**Records provided**
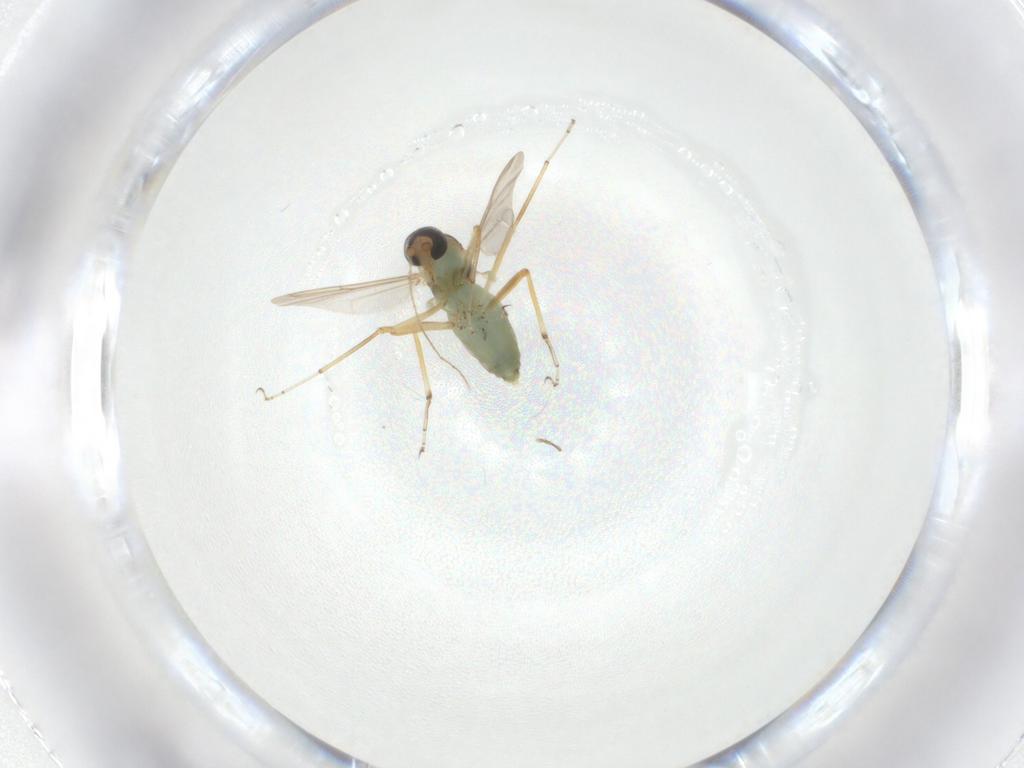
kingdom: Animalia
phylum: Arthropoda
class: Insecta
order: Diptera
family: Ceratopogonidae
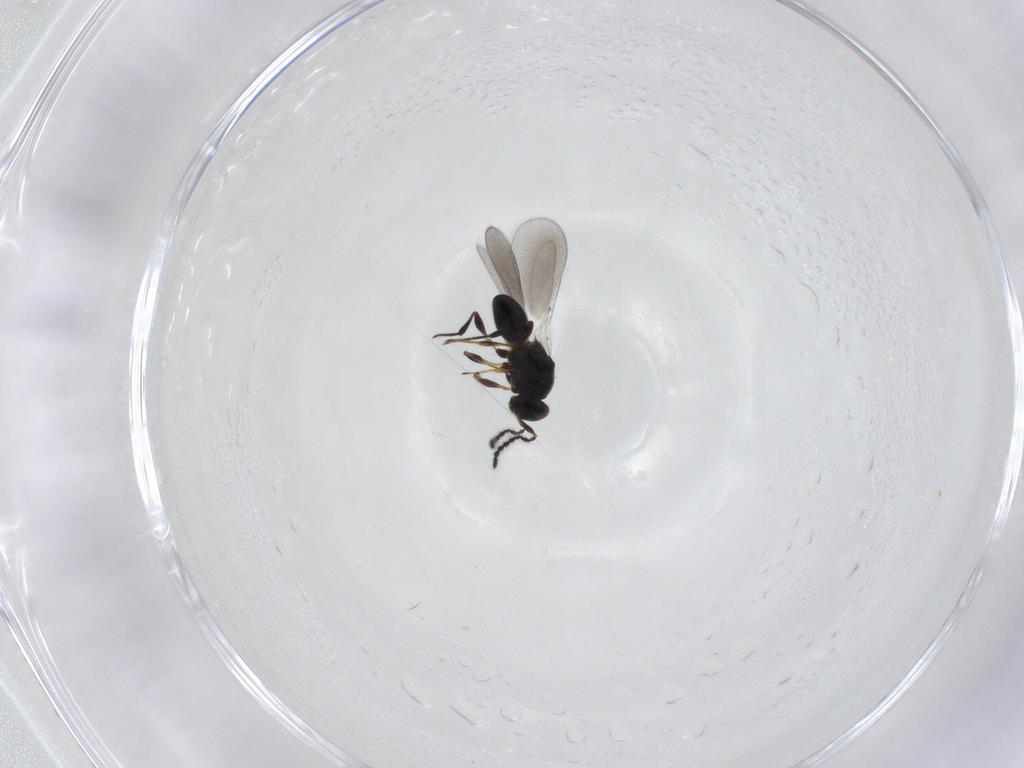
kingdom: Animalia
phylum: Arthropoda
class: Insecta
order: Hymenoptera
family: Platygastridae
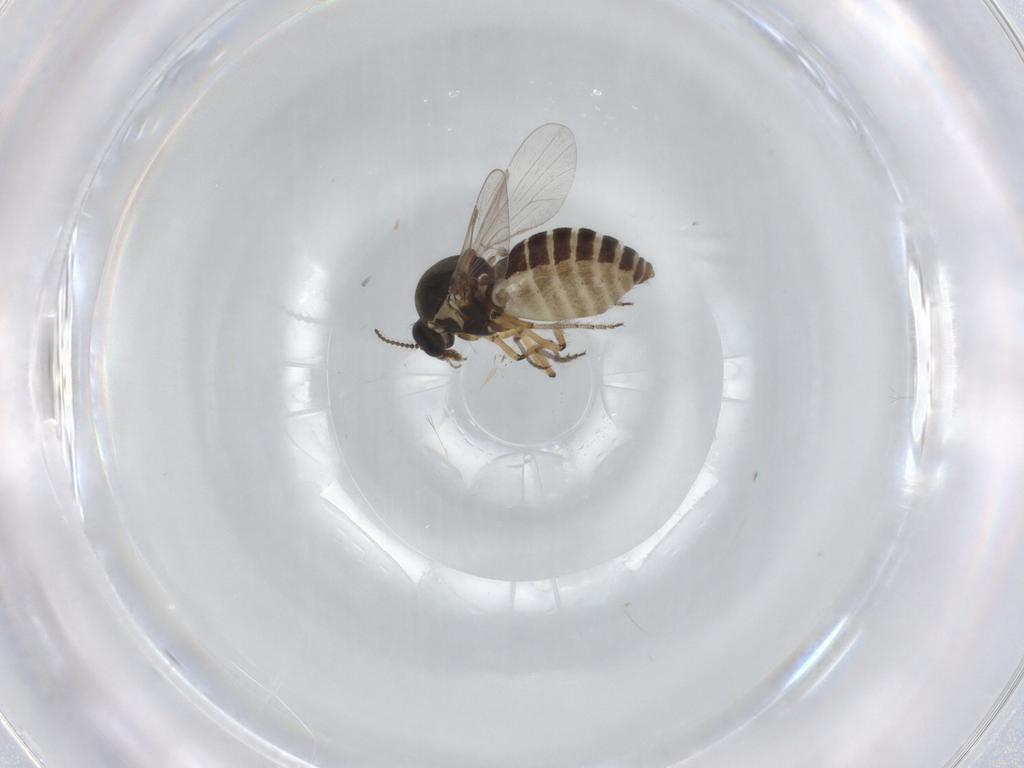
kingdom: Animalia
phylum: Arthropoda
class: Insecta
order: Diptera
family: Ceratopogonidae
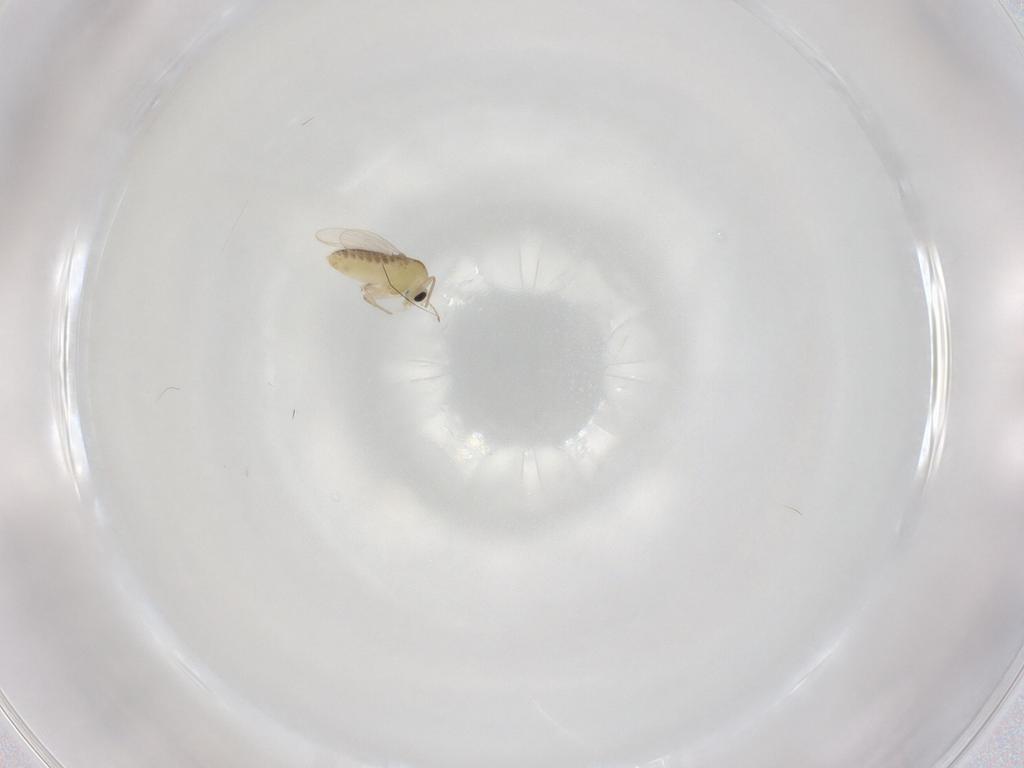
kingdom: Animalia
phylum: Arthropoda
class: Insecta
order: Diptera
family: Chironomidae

**What needs to be done**
Can you put the stretch from the line containing "family: Platygastridae" through the last line above into a numbered list, skipping any blank lines and leaving the pictures out?

**Expected output**
1. family: Platygastridae
2. kingdom: Animalia
3. phylum: Arthropoda
4. class: Insecta
5. order: Diptera
6. family: Ceratopogonidae
7. kingdom: Animalia
8. phylum: Arthropoda
9. class: Insecta
10. order: Diptera
11. family: Chironomidae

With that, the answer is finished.